Your objective =>
Wherever the word "Кирова" shows up in the data, report the line it sits in.

Supplied records =>
--------------------

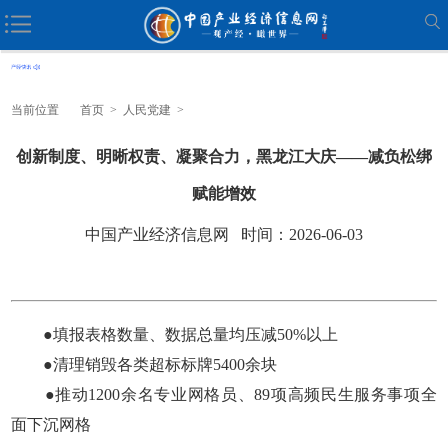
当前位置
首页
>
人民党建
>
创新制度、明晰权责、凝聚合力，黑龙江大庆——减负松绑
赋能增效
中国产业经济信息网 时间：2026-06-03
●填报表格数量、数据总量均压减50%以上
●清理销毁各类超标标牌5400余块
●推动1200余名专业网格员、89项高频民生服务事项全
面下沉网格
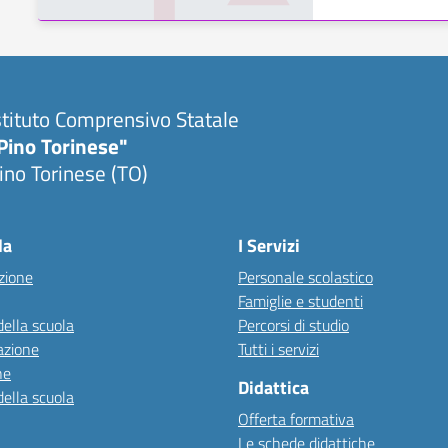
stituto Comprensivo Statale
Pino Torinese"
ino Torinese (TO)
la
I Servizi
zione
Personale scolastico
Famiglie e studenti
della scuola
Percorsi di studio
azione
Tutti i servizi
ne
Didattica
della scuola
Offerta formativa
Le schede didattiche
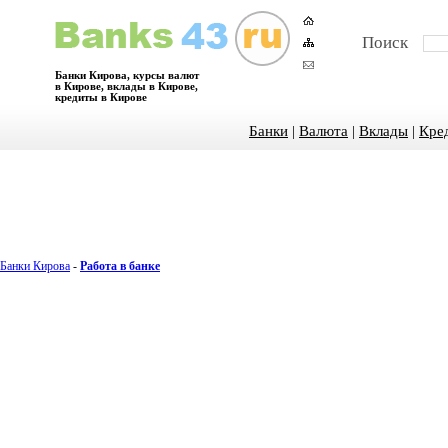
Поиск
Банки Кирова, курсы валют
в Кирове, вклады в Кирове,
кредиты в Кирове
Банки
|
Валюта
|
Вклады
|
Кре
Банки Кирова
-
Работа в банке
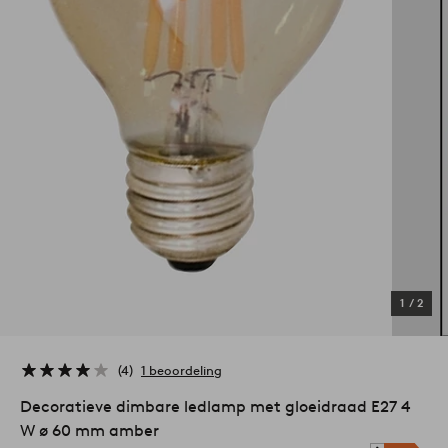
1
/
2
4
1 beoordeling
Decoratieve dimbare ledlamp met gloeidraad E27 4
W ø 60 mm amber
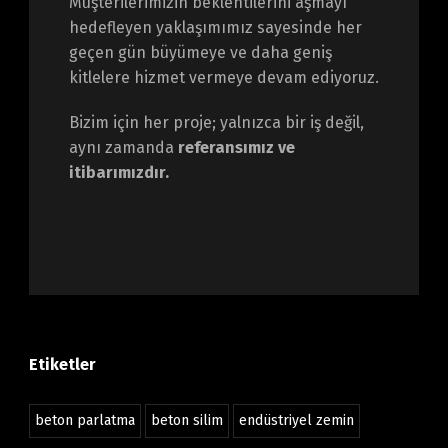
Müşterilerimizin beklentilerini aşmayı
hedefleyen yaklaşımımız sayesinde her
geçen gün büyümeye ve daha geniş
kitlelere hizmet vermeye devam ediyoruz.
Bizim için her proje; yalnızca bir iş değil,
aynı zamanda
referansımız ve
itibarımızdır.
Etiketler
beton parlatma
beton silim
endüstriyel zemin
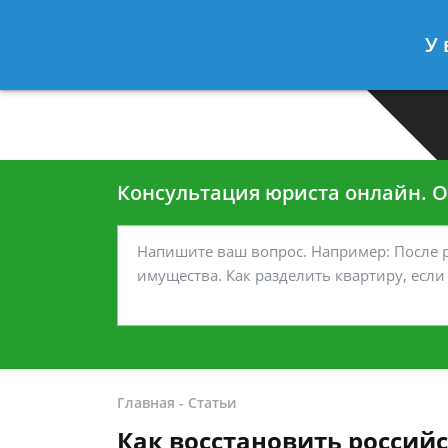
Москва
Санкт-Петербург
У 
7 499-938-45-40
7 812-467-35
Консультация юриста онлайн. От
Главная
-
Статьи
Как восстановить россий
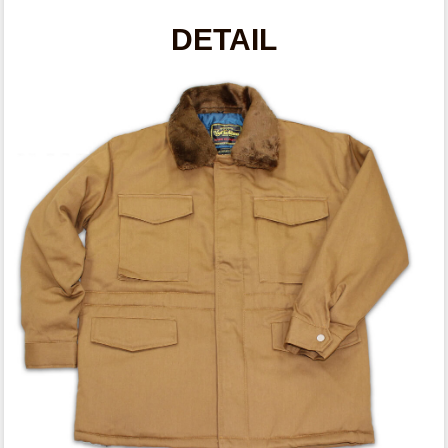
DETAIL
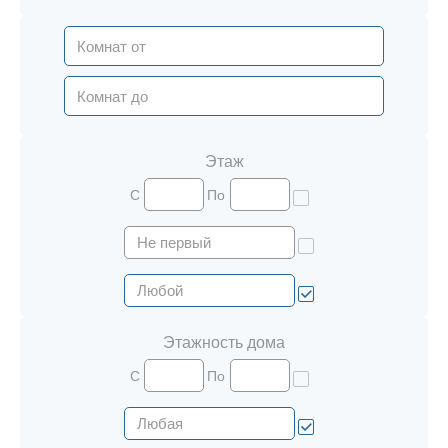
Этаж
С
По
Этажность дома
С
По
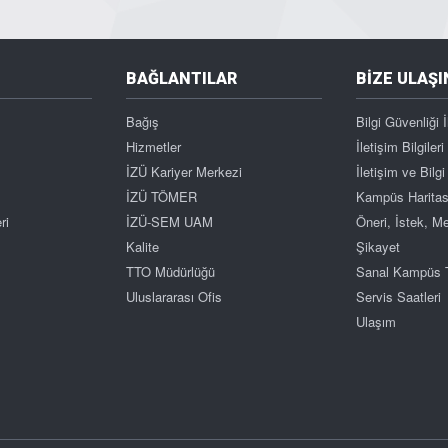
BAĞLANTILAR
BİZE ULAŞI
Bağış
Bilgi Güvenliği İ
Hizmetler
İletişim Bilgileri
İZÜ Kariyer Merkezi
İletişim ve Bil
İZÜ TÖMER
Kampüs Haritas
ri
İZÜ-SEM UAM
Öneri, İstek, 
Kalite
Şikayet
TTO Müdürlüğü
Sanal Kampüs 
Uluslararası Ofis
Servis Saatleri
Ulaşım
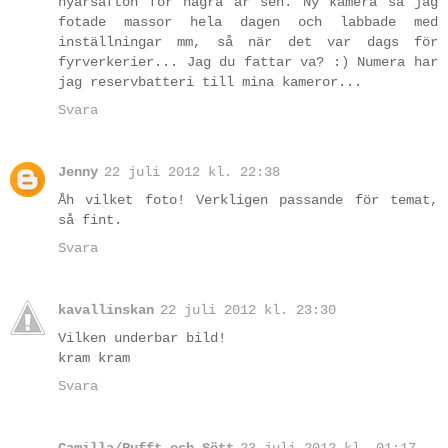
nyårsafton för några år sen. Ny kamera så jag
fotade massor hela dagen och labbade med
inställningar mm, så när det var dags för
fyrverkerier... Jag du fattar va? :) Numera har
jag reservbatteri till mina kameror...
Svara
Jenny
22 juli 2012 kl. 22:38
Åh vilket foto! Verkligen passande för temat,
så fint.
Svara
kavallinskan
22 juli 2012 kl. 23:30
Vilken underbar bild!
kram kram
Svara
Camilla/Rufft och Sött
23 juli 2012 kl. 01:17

--------------------

Output below =>
Банки Кирова, курсы валют
Банки Кирова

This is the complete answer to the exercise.